● **SOURCE TEXT**:
As reported in the Barnsley Chronicle on 26th July, Stephanie joined the Alzheimer’s Society photography exhibition in Parliament recently to showcase the human cost of the dementia care crisis. The photo exhibition, 'Dementia Care: The Crisis Behind Closed Doors', depicts the human cost of a care system that the charity claims is unfair, unsustainable and in urgent need of reform up and down the country. At the exhibition, Stephanie met with people affected by dementia to hear about how the dementia crisis has affected them and their families. Alzheimer’s Society is calling for a Dementia Fund in the upcoming Spending Review to end the dementia penalty, bringing fairness into the system and improving quality of care. Responding to the Alzheimer’s Society event, Stephanie said: “I am proud to stand with people affected by dementia and make the case for more funding for dementia care in the upcoming spending review. “One million people will have dementia by 2021 and it is vital that we are able to deliver high quality dementia care to everyone that needs it."
In her Barnsley Chronicle column on 19th July, Stephanie wrote about levels of defence spending, and how where investment is made is also important. You can read her full comments here.
As reported in the Barnsley Chronicle on 19th July, Stephanie visited the Barnsley Sexual Abuse and Rape Crisis Services (BSARCS) to donate to hand over a cheque over over £1,600. The money was raised by the Barnsley East MP in the London Marathon for the local charity which provides specialist services for people affected by sexual abuse, sexual assault, rape, and any kind of sexual violence. Commenting, Stephanie said: “BSARCS is a local organisation that does vital work supporting vulnerable people in Barnsley. “The specialist services they deliver are crucial to helping people affected by sexual violence of any kind, and hopefully the money raised will help them continue to make a huge difference in our community. “I want to thank all the people in Barnsley who sponsored me, and I’ll continue to support the fantastic BSARCS in any way I can.”

● **QUESTIONS TO ANSWER**:
1) The Barnsley Chronicle reports describe the kinds of harm that BSARCS provides specialist services for. List each of these kinds.
2) Answer these questions from the Barnsley Chronicle reports:
(a) What is the title of the Alzheimer's Society photo exhibition?
(b) What subject did Stephanie write about in her column on 19th July?
(c) In what event did Stephanie raise money for BSARCS?
3) Reproduce the passage of the Barnsley Chronicle reports from "In her Barnsley" to "full comments here.".

● **EXTRACTED RECORDS**:

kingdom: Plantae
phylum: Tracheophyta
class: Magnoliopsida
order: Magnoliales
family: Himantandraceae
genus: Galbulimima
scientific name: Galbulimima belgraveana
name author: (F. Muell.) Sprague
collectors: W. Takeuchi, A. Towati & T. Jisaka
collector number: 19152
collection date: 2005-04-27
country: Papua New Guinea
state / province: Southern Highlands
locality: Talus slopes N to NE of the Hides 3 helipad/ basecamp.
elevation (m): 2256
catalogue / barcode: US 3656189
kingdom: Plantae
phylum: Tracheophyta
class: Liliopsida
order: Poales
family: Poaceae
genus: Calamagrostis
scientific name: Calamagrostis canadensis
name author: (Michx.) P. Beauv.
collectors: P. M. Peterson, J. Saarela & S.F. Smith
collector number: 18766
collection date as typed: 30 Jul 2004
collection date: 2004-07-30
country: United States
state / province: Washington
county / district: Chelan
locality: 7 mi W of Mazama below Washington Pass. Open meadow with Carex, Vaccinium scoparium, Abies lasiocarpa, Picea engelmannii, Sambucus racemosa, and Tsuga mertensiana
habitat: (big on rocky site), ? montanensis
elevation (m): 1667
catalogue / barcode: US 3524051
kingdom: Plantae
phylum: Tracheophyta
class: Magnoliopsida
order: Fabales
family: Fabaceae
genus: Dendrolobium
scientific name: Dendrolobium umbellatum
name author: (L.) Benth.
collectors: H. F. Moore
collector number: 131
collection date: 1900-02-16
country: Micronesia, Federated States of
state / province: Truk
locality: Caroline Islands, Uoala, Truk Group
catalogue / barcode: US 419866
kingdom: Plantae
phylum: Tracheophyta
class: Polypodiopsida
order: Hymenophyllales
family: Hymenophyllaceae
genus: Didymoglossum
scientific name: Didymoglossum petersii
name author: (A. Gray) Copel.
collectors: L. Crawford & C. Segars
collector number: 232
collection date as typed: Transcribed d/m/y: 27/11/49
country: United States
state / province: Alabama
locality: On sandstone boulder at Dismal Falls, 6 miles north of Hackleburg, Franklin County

● **ANSWERS FOR THE TASKS**:
1)
- sexual abuse
- sexual assault
- rape
- any kind of sexual violence

2)
(a) 'Dementia Care: The Crisis Behind Closed Doors'
(b) Levels of defence spending, and how where investment is made is also important.
(c) The London Marathon.

3)
In her Barnsley Chronicle column on 19th July, Stephanie wrote about levels of defence spending, and how where investment is made is also important. You can read her full comments here.